I don’t really wish to comment on whether Mastercard did the right thing or not, I am sure there are many reasons. I am also personally undecided as to whether this decision will slow (or as a consequence accelerate) the race to the bottom in transaction fees. Many will also have their own opinions and I’d love to hear them.
What I am interested in is the broader question of control for merchants.
Given the universe can’t be controlled, how do merchants actually and for real insulate themselves? It seems these hits keep coming, but can anything be done? This announcement must be, if nothing else, a catalyst. A trigger for merchants to reflect on their strategy, and to quote the venerable Taleb, consider if there are ways they might make their payments strategy ‘antifragile’.
Reviewing the news, merchants have some options:
- Absorb the fee
- Pass to consumer
- Do something else
Here in the UK, many of us have simply and easily adopted open banking. Paying directly with Monzo is almost as easy as using a credit card (my last few transactions were via my Monzo account at checkout). This itself is a paradigm shift born from years of regulatory and technology change. The solutions are here, easy to use and very real.
I doubt merchants will simply absorb the fee. Experience also tells me that increasing costs to the consumer isn’t something merchants are keen to do either. This places a degree of interest in any available third options.
Given plummeting friction, the low cost and high speed of bank transfers (as one method) presents an interesting, and unprecedented option.
The merchant must be considering keeping that 1% if they can.
Either as a merchant or a consumer. Parties will choose the option that leaves the most cash in their account. The question actually is, “Is optionality able to be injected into the business (cost/risk/time) such that the benefit is realised.”
Merchants must be equipped.
The industry will continue to evolve. Phenomenal venture capital is flowing into fintech, and payment service enablers will be required (market demanded) as even more valuable services and tools enter the market as weeks go by. I don’t for one second believe it will be a clear ‘winner-takes-all’ market (it’s too late for that). Vendors will need to co-exist just as merchants will seek to harmonise and remain agile and finally in-control. When it comes to single-solution strategies, once-bitten twice shy is the new starting point.

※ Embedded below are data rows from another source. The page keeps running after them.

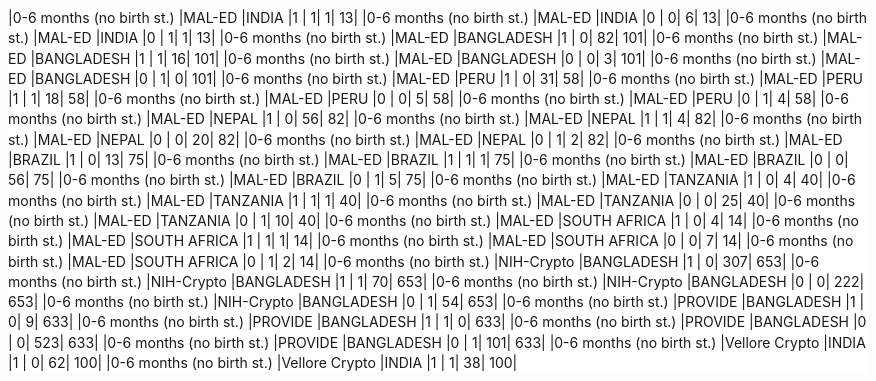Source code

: |0-6 months (no birth st.)  |MAL-ED         |INDIA        |1      |            1|      1|  13|
|0-6 months (no birth st.)  |MAL-ED         |INDIA        |0      |            0|      6|  13|
|0-6 months (no birth st.)  |MAL-ED         |INDIA        |0      |            1|      1|  13|
|0-6 months (no birth st.)  |MAL-ED         |BANGLADESH   |1      |            0|     82| 101|
|0-6 months (no birth st.)  |MAL-ED         |BANGLADESH   |1      |            1|     16| 101|
|0-6 months (no birth st.)  |MAL-ED         |BANGLADESH   |0      |            0|      3| 101|
|0-6 months (no birth st.)  |MAL-ED         |BANGLADESH   |0      |            1|      0| 101|
|0-6 months (no birth st.)  |MAL-ED         |PERU         |1      |            0|     31|  58|
|0-6 months (no birth st.)  |MAL-ED         |PERU         |1      |            1|     18|  58|
|0-6 months (no birth st.)  |MAL-ED         |PERU         |0      |            0|      5|  58|
|0-6 months (no birth st.)  |MAL-ED         |PERU         |0      |            1|      4|  58|
|0-6 months (no birth st.)  |MAL-ED         |NEPAL        |1      |            0|     56|  82|
|0-6 months (no birth st.)  |MAL-ED         |NEPAL        |1      |            1|      4|  82|
|0-6 months (no birth st.)  |MAL-ED         |NEPAL        |0      |            0|     20|  82|
|0-6 months (no birth st.)  |MAL-ED         |NEPAL        |0      |            1|      2|  82|
|0-6 months (no birth st.)  |MAL-ED         |BRAZIL       |1      |            0|     13|  75|
|0-6 months (no birth st.)  |MAL-ED         |BRAZIL       |1      |            1|      1|  75|
|0-6 months (no birth st.)  |MAL-ED         |BRAZIL       |0      |            0|     56|  75|
|0-6 months (no birth st.)  |MAL-ED         |BRAZIL       |0      |            1|      5|  75|
|0-6 months (no birth st.)  |MAL-ED         |TANZANIA     |1      |            0|      4|  40|
|0-6 months (no birth st.)  |MAL-ED         |TANZANIA     |1      |            1|      1|  40|
|0-6 months (no birth st.)  |MAL-ED         |TANZANIA     |0      |            0|     25|  40|
|0-6 months (no birth st.)  |MAL-ED         |TANZANIA     |0      |            1|     10|  40|
|0-6 months (no birth st.)  |MAL-ED         |SOUTH AFRICA |1      |            0|      4|  14|
|0-6 months (no birth st.)  |MAL-ED         |SOUTH AFRICA |1      |            1|      1|  14|
|0-6 months (no birth st.)  |MAL-ED         |SOUTH AFRICA |0      |            0|      7|  14|
|0-6 months (no birth st.)  |MAL-ED         |SOUTH AFRICA |0      |            1|      2|  14|
|0-6 months (no birth st.)  |NIH-Crypto     |BANGLADESH   |1      |            0|    307| 653|
|0-6 months (no birth st.)  |NIH-Crypto     |BANGLADESH   |1      |            1|     70| 653|
|0-6 months (no birth st.)  |NIH-Crypto     |BANGLADESH   |0      |            0|    222| 653|
|0-6 months (no birth st.)  |NIH-Crypto     |BANGLADESH   |0      |            1|     54| 653|
|0-6 months (no birth st.)  |PROVIDE        |BANGLADESH   |1      |            0|      9| 633|
|0-6 months (no birth st.)  |PROVIDE        |BANGLADESH   |1      |            1|      0| 633|
|0-6 months (no birth st.)  |PROVIDE        |BANGLADESH   |0      |            0|    523| 633|
|0-6 months (no birth st.)  |PROVIDE        |BANGLADESH   |0      |            1|    101| 633|
|0-6 months (no birth st.)  |Vellore Crypto |INDIA        |1      |            0|     62| 100|
|0-6 months (no birth st.)  |Vellore Crypto |INDIA        |1      |            1|     38| 100|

Payments strategy in 2021 needs to be as unique and flexible as the business strategy.
Reflecting on the Paydock journey, and our reason for being – this news highlighted to me the fundamental reason we built Paydock. Why we set off on this long journey – and why I’m so passionate about it.
I’m proud to say that Paydock is a big part of the solution. Our goal to increase digital payment acceptance and underpin both the merchant and the processor has never been more necessary.
The payments industry is a fascinating, ever changing landscape which has real bottom line impact. Merchants hope to be able to choose terms, solutions, options – and look to the future with optimism not fear of the next press release. We hope we’re helping even a little.